Print every line of the data below unchanged, in the same order.

◆ ◆ ◆ ◆

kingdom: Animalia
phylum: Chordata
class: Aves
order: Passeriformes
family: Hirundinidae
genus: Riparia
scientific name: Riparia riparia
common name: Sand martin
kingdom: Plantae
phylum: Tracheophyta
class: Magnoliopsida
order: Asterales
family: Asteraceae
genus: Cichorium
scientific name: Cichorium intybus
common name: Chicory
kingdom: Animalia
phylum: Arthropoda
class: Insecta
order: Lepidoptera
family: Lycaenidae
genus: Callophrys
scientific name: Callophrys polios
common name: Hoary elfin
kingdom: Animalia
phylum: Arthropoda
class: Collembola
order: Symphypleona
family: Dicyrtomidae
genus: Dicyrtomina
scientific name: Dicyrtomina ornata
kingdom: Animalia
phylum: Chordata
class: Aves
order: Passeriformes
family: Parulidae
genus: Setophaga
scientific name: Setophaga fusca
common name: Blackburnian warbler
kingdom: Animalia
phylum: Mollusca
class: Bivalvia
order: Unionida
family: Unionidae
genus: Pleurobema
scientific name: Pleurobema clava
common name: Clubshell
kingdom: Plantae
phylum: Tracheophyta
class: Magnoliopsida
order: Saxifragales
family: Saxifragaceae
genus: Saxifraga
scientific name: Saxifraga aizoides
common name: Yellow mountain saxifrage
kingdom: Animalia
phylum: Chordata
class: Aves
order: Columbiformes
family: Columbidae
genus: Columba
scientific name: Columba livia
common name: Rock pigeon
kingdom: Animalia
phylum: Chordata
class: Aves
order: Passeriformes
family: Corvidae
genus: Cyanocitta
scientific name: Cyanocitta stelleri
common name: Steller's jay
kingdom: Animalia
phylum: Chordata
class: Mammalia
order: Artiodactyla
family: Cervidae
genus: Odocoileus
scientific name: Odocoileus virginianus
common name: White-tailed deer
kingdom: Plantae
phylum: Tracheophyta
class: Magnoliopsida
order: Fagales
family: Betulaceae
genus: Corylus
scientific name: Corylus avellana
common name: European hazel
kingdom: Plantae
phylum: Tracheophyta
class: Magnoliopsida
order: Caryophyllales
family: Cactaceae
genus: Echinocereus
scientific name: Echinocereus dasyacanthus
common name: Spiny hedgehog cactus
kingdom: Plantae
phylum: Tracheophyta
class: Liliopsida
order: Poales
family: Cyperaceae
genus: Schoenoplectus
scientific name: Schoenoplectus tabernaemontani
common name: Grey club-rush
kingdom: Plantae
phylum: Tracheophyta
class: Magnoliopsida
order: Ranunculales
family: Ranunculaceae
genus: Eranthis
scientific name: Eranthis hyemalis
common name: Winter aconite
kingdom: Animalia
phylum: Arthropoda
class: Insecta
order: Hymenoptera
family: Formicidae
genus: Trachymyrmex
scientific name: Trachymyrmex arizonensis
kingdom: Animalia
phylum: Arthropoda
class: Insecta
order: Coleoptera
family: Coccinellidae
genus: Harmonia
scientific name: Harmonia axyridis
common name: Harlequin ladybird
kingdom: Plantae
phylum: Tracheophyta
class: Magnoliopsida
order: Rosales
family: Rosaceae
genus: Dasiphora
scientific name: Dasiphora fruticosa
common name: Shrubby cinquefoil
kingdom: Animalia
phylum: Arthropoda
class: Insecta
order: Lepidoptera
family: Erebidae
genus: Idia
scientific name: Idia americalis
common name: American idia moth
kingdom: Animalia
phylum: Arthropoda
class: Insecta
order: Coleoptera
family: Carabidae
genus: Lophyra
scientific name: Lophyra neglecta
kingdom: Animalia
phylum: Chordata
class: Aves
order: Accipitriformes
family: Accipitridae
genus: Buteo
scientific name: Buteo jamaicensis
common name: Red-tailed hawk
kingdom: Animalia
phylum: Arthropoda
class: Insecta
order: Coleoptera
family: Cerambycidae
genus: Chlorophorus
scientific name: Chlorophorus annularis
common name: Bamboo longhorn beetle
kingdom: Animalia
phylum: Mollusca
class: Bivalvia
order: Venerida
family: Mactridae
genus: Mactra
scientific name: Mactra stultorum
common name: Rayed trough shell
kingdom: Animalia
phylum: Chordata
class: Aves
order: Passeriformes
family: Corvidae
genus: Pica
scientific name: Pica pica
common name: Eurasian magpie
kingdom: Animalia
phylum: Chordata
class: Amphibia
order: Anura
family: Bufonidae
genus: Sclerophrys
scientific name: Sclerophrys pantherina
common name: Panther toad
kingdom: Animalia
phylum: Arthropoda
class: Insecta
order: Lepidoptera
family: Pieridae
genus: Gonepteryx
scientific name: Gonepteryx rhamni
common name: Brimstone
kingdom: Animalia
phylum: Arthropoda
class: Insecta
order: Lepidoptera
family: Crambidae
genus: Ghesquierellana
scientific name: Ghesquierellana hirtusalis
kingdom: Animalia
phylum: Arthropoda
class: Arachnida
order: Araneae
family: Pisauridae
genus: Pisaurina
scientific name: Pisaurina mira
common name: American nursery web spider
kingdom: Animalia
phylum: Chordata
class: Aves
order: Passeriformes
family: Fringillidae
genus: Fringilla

◆ ◆ ◆ ◆

* Correct result:
kingdom: Animalia
phylum: Chordata
class: Aves
order: Passeriformes
family: Hirundinidae
genus: Riparia
scientific name: Riparia riparia
common name: Sand martin
kingdom: Plantae
phylum: Tracheophyta
class: Magnoliopsida
order: Asterales
family: Asteraceae
genus: Cichorium
scientific name: Cichorium intybus
common name: Chicory
kingdom: Animalia
phylum: Arthropoda
class: Insecta
order: Lepidoptera
family: Lycaenidae
genus: Callophrys
scientific name: Callophrys polios
common name: Hoary elfin
kingdom: Animalia
phylum: Arthropoda
class: Collembola
order: Symphypleona
family: Dicyrtomidae
genus: Dicyrtomina
scientific name: Dicyrtomina ornata
kingdom: Animalia
phylum: Chordata
class: Aves
order: Passeriformes
family: Parulidae
genus: Setophaga
scientific name: Setophaga fusca
common name: Blackburnian warbler
kingdom: Animalia
phylum: Mollusca
class: Bivalvia
order: Unionida
family: Unionidae
genus: Pleurobema
scientific name: Pleurobema clava
common name: Clubshell
kingdom: Plantae
phylum: Tracheophyta
class: Magnoliopsida
order: Saxifragales
family: Saxifragaceae
genus: Saxifraga
scientific name: Saxifraga aizoides
common name: Yellow mountain saxifrage
kingdom: Animalia
phylum: Chordata
class: Aves
order: Columbiformes
family: Columbidae
genus: Columba
scientific name: Columba livia
common name: Rock pigeon
kingdom: Animalia
phylum: Chordata
class: Aves
order: Passeriformes
family: Corvidae
genus: Cyanocitta
scientific name: Cyanocitta stelleri
common name: Steller's jay
kingdom: Animalia
phylum: Chordata
class: Mammalia
order: Artiodactyla
family: Cervidae
genus: Odocoileus
scientific name: Odocoileus virginianus
common name: White-tailed deer
kingdom: Plantae
phylum: Tracheophyta
class: Magnoliopsida
order: Fagales
family: Betulaceae
genus: Corylus
scientific name: Corylus avellana
common name: European hazel
kingdom: Plantae
phylum: Tracheophyta
class: Magnoliopsida
order: Caryophyllales
family: Cactaceae
genus: Echinocereus
scientific name: Echinocereus dasyacanthus
common name: Spiny hedgehog cactus
kingdom: Plantae
phylum: Tracheophyta
class: Liliopsida
order: Poales
family: Cyperaceae
genus: Schoenoplectus
scientific name: Schoenoplectus tabernaemontani
common name: Grey club-rush
kingdom: Plantae
phylum: Tracheophyta
class: Magnoliopsida
order: Ranunculales
family: Ranunculaceae
genus: Eranthis
scientific name: Eranthis hyemalis
common name: Winter aconite
kingdom: Animalia
phylum: Arthropoda
class: Insecta
order: Hymenoptera
family: Formicidae
genus: Trachymyrmex
scientific name: Trachymyrmex arizonensis
kingdom: Animalia
phylum: Arthropoda
class: Insecta
order: Coleoptera
family: Coccinellidae
genus: Harmonia
scientific name: Harmonia axyridis
common name: Harlequin ladybird
kingdom: Plantae
phylum: Tracheophyta
class: Magnoliopsida
order: Rosales
family: Rosaceae
genus: Dasiphora
scientific name: Dasiphora fruticosa
common name: Shrubby cinquefoil
kingdom: Animalia
phylum: Arthropoda
class: Insecta
order: Lepidoptera
family: Erebidae
genus: Idia
scientific name: Idia americalis
common name: American idia moth
kingdom: Animalia
phylum: Arthropoda
class: Insecta
order: Coleoptera
family: Carabidae
genus: Lophyra
scientific name: Lophyra neglecta
kingdom: Animalia
phylum: Chordata
class: Aves
order: Accipitriformes
family: Accipitridae
genus: Buteo
scientific name: Buteo jamaicensis
common name: Red-tailed hawk
kingdom: Animalia
phylum: Arthropoda
class: Insecta
order: Coleoptera
family: Cerambycidae
genus: Chlorophorus
scientific name: Chlorophorus annularis
common name: Bamboo longhorn beetle
kingdom: Animalia
phylum: Mollusca
class: Bivalvia
order: Venerida
family: Mactridae
genus: Mactra
scientific name: Mactra stultorum
common name: Rayed trough shell
kingdom: Animalia
phylum: Chordata
class: Aves
order: Passeriformes
family: Corvidae
genus: Pica
scientific name: Pica pica
common name: Eurasian magpie
kingdom: Animalia
phylum: Chordata
class: Amphibia
order: Anura
family: Bufonidae
genus: Sclerophrys
scientific name: Sclerophrys pantherina
common name: Panther toad
kingdom: Animalia
phylum: Arthropoda
class: Insecta
order: Lepidoptera
family: Pieridae
genus: Gonepteryx
scientific name: Gonepteryx rhamni
common name: Brimstone
kingdom: Animalia
phylum: Arthropoda
class: Insecta
order: Lepidoptera
family: Crambidae
genus: Ghesquierellana
scientific name: Ghesquierellana hirtusalis
kingdom: Animalia
phylum: Arthropoda
class: Arachnida
order: Araneae
family: Pisauridae
genus: Pisaurina
scientific name: Pisaurina mira
common name: American nursery web spider
kingdom: Animalia
phylum: Chordata
class: Aves
order: Passeriformes
family: Fringillidae
genus: Fringilla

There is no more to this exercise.